No período de início de atividade e no seguinte no contexto do novo regime especial a matéria coletável é reduzida em 50% e 25%, respetivamente.

 

  1. Quais os benefícios fiscais e contributivos atribuídos à tripulação?
  • Isenção de IRS para tripulantes (que prestem trabalho a bordo por um período mínimo de 90 dias, em cada período de tributação);
  • Redução das taxas das contribuições para a segurança social destes tripulantes ‑ 4,1% e 1,9% para as entidades empregadoras e para os trabalhadores, respetivamente, assegurando-se a proteção nas eventualidades de parentalidade, desemprego, doença, doenças profissionais, invalidez, velhice e morte.

 

  1. Os sujeitos passivos são obrigados a manter-se neste regime especial?
  • A sujeição ao regime é opcional e a sua manutenção é de cinco períodos de tributação, não sendo, porém obrigatória.
  • Caso o sujeito passivo opte pela cessação do regime especial, não pode voltar a optar pelo mesmo regime durante os cinco períodos de tributação subsequentes à data de produção de efeitos daquela cessação.
  • Este regime especial tem uma vigência de 10 anos, sendo renovado por iguais períodos, desde que obtida decisão favorável da Comissão Europeia.

 

  1. O que mudou no procedimento de registo dos navios e embarcações?

O regime de registo concretiza, no que respeita aos navios e embarcações que pretendam arvorar bandeira portuguesa, o que vem estabelecido no Decreto-lei que criou o Sistema Nacional de Embarcações e Marítimos, desmaterializando a maioria dos respetivos atos e correndo toda a tramitação por via eletrónica.

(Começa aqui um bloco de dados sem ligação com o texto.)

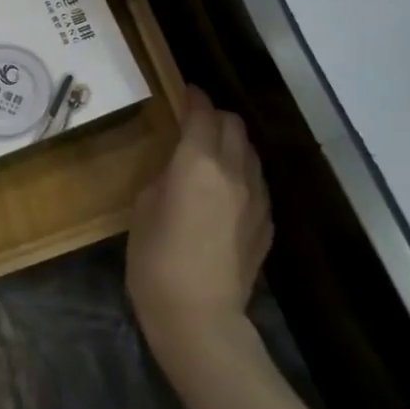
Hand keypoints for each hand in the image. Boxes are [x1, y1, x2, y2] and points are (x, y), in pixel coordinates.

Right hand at [126, 87, 271, 348]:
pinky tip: (226, 191)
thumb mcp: (143, 209)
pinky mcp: (266, 222)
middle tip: (196, 122)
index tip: (186, 92)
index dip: (194, 98)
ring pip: (250, 152)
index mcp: (197, 163)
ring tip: (213, 153)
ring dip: (232, 143)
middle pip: (233, 125)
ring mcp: (255, 198)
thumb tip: (177, 170)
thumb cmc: (156, 261)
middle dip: (215, 116)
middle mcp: (233, 171)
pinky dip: (242, 173)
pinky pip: (256, 182)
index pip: (202, 114)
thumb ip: (165, 177)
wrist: (199, 317)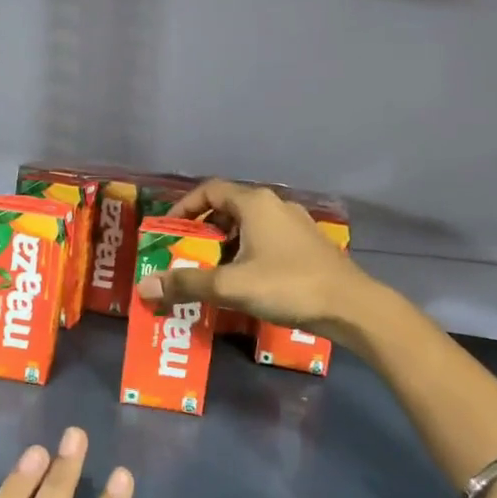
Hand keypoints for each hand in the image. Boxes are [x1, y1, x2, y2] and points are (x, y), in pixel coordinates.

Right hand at [137, 178, 375, 346]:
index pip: (210, 190)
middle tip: (185, 254)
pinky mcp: (307, 246)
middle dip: (203, 231)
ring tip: (211, 271)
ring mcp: (295, 225)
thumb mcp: (231, 286)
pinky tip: (244, 281)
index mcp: (255, 204)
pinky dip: (247, 253)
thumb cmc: (288, 285)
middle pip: (228, 208)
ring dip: (225, 244)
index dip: (185, 207)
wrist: (352, 307)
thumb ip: (187, 284)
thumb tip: (144, 287)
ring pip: (249, 226)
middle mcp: (275, 206)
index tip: (168, 229)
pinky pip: (266, 240)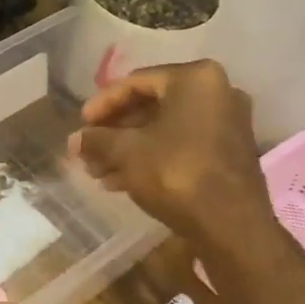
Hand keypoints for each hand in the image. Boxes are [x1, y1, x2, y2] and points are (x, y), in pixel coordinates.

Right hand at [68, 60, 269, 242]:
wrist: (231, 225)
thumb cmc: (177, 173)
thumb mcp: (127, 152)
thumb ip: (97, 140)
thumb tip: (74, 140)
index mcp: (196, 78)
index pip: (137, 82)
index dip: (103, 103)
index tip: (81, 124)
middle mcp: (218, 93)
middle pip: (151, 106)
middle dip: (115, 131)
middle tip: (89, 150)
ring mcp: (227, 124)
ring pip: (165, 130)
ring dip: (129, 149)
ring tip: (98, 172)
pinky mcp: (228, 154)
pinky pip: (182, 146)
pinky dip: (152, 159)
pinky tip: (121, 182)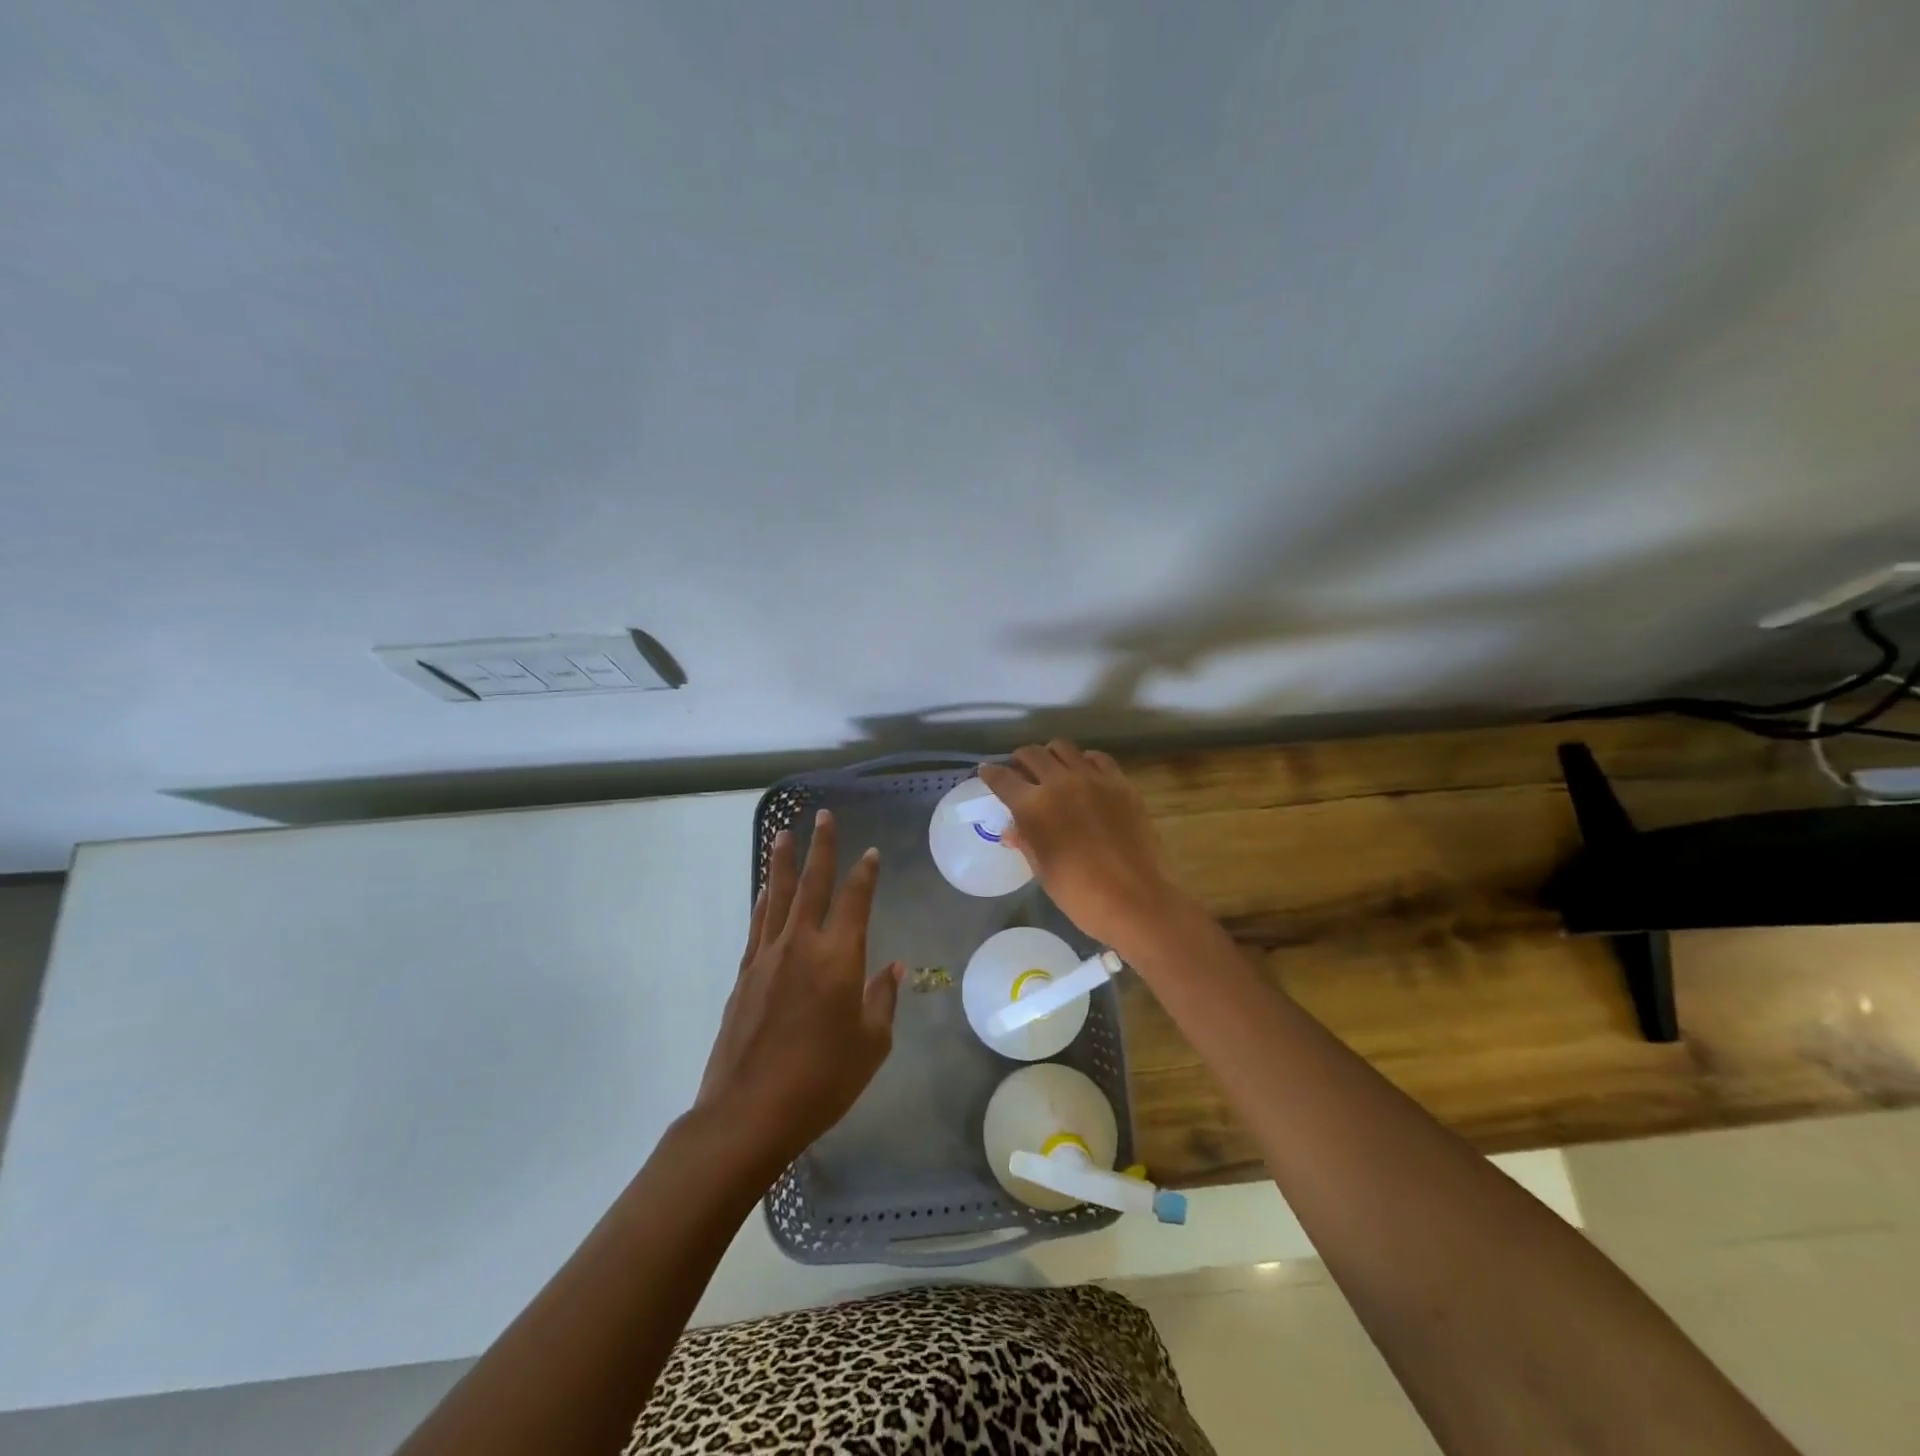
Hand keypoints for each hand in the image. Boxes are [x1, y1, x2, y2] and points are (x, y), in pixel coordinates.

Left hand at [697, 810, 902, 1162]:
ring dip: (782, 863)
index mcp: (838, 958)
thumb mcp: (871, 1044)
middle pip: (812, 884)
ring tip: (783, 833)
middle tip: (822, 815)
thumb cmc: (822, 1080)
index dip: (865, 873)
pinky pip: (757, 924)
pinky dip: (763, 901)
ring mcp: (767, 957)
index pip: (855, 900)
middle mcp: (801, 945)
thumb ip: (881, 999)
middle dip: (820, 848)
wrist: (748, 1113)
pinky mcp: (744, 975)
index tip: (871, 851)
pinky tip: (765, 891)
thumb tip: (891, 967)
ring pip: (776, 896)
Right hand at [979, 741, 1185, 954]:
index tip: (986, 772)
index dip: (990, 773)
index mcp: (1034, 806)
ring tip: (1052, 770)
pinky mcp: (1121, 783)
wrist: (1135, 900)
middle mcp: (1061, 782)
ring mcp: (1094, 779)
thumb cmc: (1080, 894)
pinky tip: (1085, 776)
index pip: (1002, 778)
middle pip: (1032, 754)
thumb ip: (1026, 841)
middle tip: (1020, 772)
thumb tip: (1013, 830)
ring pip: (1064, 748)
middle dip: (1020, 760)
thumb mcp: (1043, 869)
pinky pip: (1097, 758)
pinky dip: (1084, 761)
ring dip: (1051, 755)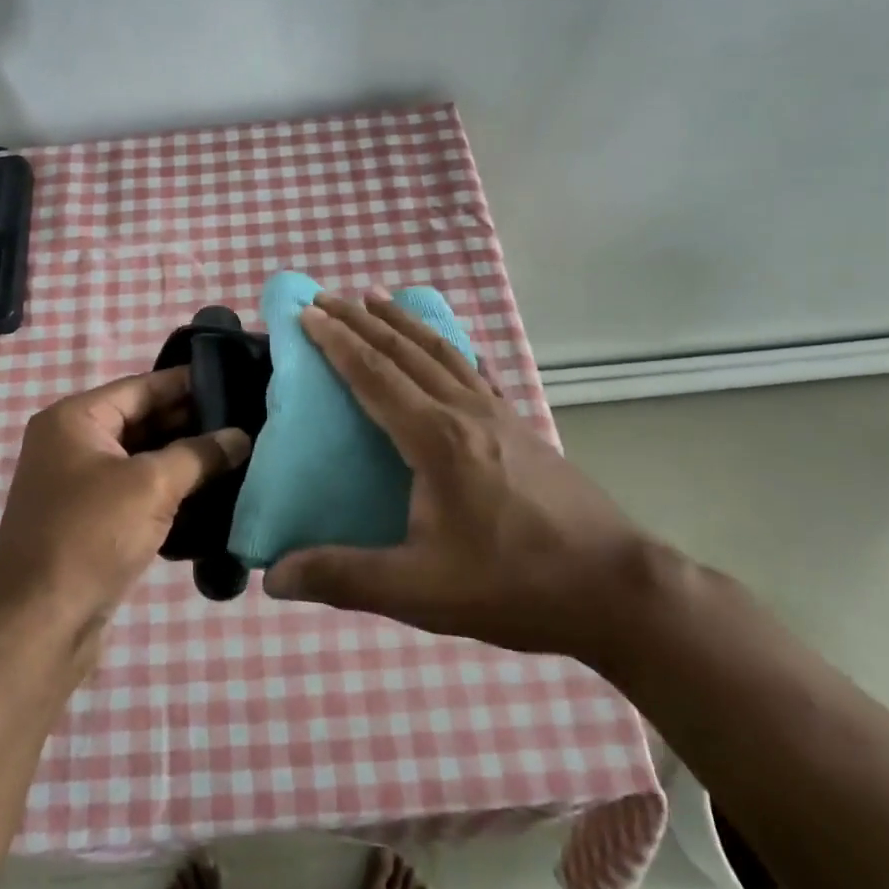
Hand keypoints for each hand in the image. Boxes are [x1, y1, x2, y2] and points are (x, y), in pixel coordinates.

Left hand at [0, 367, 249, 647]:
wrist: (38, 624)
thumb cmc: (90, 536)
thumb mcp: (151, 485)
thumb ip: (199, 454)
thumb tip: (241, 437)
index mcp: (75, 419)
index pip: (142, 386)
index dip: (188, 383)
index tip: (236, 380)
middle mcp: (73, 444)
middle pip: (143, 421)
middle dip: (193, 423)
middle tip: (248, 422)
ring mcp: (80, 485)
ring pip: (144, 459)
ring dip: (186, 460)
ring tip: (241, 455)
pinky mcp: (91, 522)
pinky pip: (138, 493)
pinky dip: (171, 492)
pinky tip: (214, 495)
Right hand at [261, 294, 666, 662]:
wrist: (614, 588)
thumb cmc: (513, 585)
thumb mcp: (419, 590)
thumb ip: (343, 578)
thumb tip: (273, 577)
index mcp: (436, 439)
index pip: (374, 374)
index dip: (336, 341)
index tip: (306, 313)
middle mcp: (466, 412)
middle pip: (405, 350)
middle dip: (362, 320)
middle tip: (327, 297)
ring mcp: (500, 415)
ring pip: (442, 351)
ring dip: (403, 323)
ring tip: (376, 299)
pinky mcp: (522, 428)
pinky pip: (473, 371)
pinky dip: (447, 348)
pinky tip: (447, 349)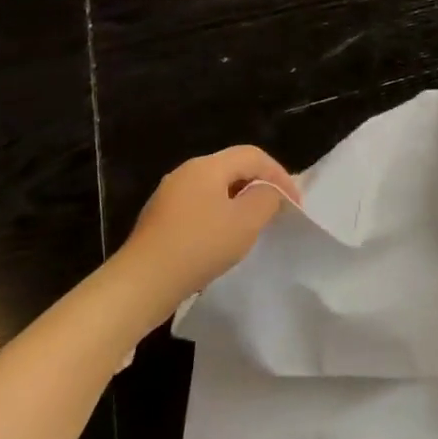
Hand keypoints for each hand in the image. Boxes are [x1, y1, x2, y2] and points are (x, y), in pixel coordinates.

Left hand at [122, 145, 300, 299]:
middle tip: (279, 211)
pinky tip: (224, 240)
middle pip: (233, 168)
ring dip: (241, 202)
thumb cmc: (200, 246)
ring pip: (216, 188)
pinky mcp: (161, 219)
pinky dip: (221, 215)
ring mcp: (169, 196)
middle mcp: (186, 173)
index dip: (280, 175)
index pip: (253, 155)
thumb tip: (269, 191)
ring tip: (256, 226)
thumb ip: (267, 198)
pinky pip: (201, 206)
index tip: (295, 204)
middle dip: (261, 186)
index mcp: (206, 166)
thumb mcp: (246, 221)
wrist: (142, 283)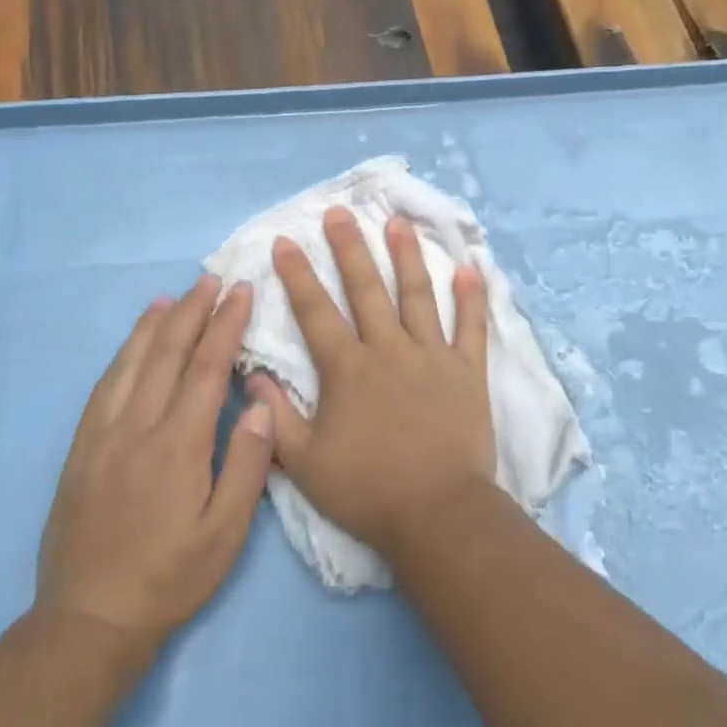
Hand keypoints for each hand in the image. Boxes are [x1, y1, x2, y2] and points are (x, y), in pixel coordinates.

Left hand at [37, 275, 272, 646]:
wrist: (89, 620)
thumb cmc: (171, 577)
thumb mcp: (226, 533)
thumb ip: (247, 464)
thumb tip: (257, 402)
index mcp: (178, 445)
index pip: (205, 368)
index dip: (225, 325)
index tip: (241, 292)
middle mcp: (137, 428)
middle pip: (167, 354)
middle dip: (193, 312)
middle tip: (212, 279)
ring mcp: (102, 436)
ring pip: (130, 364)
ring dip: (154, 325)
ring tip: (173, 297)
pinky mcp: (80, 449)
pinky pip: (103, 387)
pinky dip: (121, 355)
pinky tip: (132, 344)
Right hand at [252, 207, 496, 557]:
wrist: (436, 514)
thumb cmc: (367, 490)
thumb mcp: (304, 463)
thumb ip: (276, 418)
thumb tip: (254, 377)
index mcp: (348, 369)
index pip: (316, 311)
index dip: (297, 274)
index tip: (285, 240)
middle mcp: (389, 349)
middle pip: (366, 288)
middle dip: (349, 247)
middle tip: (339, 213)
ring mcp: (432, 356)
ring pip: (418, 295)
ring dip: (406, 256)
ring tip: (398, 223)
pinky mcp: (468, 370)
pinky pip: (471, 327)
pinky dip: (472, 298)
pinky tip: (470, 269)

A solução desmaterializada visa agilizar e melhorar o nível de resposta das entidades públicas, criando para o efeito um balcão virtual onde pode ser solicitado os serviços da Direção Geral de Recursos Naturais, Segurança e Serviços Marítimos (DGRM) e das entidades associadas, e receber, pela mesma via, as respetivas respostas.